Boje sie ze po kuracji objawy szybko powroca - kiedys juz tak bylo tylko ja nie wiedzialem nic o terapii pulsacyjnej.Teraz cos tam poczytalem tylko nie za bardzo wiem jak to dziala.Konieczne sa przerwy w leczeniu to wiem.Prosze o garsc informacji na ten temat.
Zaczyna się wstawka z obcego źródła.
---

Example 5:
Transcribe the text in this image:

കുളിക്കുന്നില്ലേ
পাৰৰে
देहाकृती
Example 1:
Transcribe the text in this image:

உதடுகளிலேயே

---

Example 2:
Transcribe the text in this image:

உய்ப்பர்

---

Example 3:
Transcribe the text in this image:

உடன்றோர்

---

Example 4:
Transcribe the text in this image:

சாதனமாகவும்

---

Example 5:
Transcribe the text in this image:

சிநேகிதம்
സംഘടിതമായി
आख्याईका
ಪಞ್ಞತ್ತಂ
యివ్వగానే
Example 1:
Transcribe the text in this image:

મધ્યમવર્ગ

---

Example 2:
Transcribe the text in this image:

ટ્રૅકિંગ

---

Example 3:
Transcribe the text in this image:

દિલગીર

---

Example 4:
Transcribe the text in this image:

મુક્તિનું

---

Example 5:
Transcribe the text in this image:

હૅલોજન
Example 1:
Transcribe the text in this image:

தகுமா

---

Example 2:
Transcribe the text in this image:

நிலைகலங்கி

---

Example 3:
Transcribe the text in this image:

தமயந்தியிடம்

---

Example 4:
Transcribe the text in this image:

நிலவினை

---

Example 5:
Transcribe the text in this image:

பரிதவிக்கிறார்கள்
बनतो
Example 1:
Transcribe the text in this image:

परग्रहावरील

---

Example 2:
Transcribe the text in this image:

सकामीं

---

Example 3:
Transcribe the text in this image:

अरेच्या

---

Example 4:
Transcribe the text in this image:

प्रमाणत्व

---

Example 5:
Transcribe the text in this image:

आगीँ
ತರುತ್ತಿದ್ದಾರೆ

Ciekawostka jest fakt ze skora psa jest juz w miare gladka o normalnym kolorze ale jesli ja zmoczyc to natychmist wychodza zaczerwienienia.Boje sie ze zwierzak nie zniesie tak dlugiego leczenia.Od 2 tygodni jest na diecie eliminacyjnej - tak na wszelki wypadek.
Mix dermatologiczny
powiem szczerze , że całe skomplikowane terapie dermatologiczne ( te przewlekłe) leczy się pulsacyjnie. Może to taka szumna nazwa, ale jak ktoś ma psa np. alergika, z idiopatycznym ropnym zapaleniem skóry to go non stop leczy na zasadzie pulsacyjnych terapi antybiotykowych. Na pewno musi to robić jeden lekarz i tylko on. To wymaga bycia lekarza na Ty z psem i właścicielem. Efekty są takiego leczenia ale trzeba się na pewno liczyć z kosztami, skutkami ubocznymi leków , ale czasami to tylko jedyna szansa na w miarę normalne życie psa lub kota.